**ASSIGNMENT 1**
In the article on city oversight of the redevelopment agency, how large is the CRA's yearly budget?

**EXCERPT TO READ**

>>>

The City Council did vote Tuesday to strengthen its control over the tax-supported redevelopment agency, which has been at the center of a gathering storm over how much of its resources the city should devote to providing shelter, job training, child care and other services to the city’s poor.
With a yearly budget exceeding $500 million and authority to spend as much as $6 billion over the next decade, the CRA’s spending program is seen by many as a gauge of the city’s commitment to poor people. For the last year, the agency has come under heavy fire by activists and by some elected officials for devoting too much of its resources to subsidizing commercial development and expensive housing projects.
Los Angeles Mayor Tom Bradley, who has been blamed along with the council for not redirecting the CRA’s resources, had hoped to temper the controversy with a plan to devote at least $2 billion of the CRA’s funds to low-income housing and child care. By law, Bradley and the council share responsibility for the CRA. However, the mayor has been more aggressive than the council in charting agency policy.
On Tuesday, the council voted to give itself authority to review CRA budgets and work programs before they are approved by the agency’s commission, appointed by Bradley. In addition, the council gave itself veto power over agency decisions. The council also created a new committee to review CRA policy.
For 12 years the council has grappled with the question of CRA oversight. Critics have accused the council of hesitating to police the agency more aggressively because so many members have reaped political benefits from development that the CRA has underwritten in their districts.

<<<

**ASSIGNMENT 2**
Pull out every line of the listing that contains the word "toward", and copy those lines unchanged.

**EXCERPTED RECORDS**
>>>

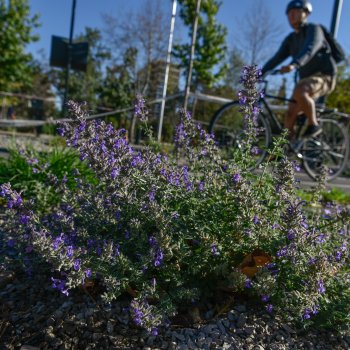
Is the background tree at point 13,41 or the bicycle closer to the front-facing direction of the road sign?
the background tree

<<<
>>>

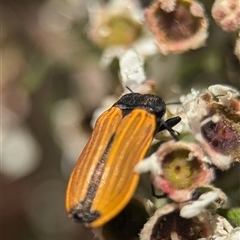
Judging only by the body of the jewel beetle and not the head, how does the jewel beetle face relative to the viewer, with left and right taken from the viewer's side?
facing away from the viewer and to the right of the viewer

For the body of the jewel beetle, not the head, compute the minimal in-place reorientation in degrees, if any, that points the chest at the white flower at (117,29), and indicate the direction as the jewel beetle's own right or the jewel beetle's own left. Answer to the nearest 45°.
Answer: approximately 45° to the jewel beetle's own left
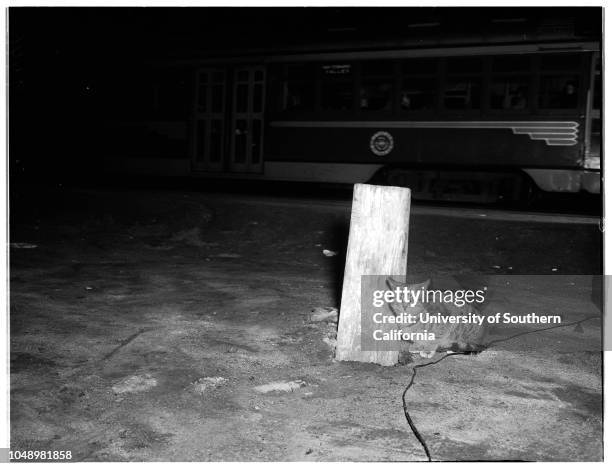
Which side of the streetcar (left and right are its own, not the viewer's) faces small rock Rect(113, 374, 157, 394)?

<<<
>>>

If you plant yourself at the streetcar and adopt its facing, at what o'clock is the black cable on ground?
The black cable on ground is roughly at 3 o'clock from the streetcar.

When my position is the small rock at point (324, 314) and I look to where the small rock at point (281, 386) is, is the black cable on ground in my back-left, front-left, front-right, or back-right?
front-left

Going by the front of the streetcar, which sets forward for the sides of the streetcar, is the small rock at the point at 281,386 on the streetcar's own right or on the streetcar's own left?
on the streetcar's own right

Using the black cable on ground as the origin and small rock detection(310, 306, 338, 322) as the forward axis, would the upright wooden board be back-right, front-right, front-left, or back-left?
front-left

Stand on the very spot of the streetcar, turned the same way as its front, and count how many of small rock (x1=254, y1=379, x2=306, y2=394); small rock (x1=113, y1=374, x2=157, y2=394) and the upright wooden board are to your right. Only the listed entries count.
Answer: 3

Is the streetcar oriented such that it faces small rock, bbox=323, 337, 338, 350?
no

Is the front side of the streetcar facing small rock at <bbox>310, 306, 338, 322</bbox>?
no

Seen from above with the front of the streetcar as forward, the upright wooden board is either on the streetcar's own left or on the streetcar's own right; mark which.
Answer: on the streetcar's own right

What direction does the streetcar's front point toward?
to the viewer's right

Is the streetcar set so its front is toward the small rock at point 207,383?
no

<<<

**WORKED SOLUTION 1**
More than $500 million.

**WORKED SOLUTION 2**
What direction does the streetcar's front point toward?
Is the streetcar set so its front is toward the small rock at point 207,383?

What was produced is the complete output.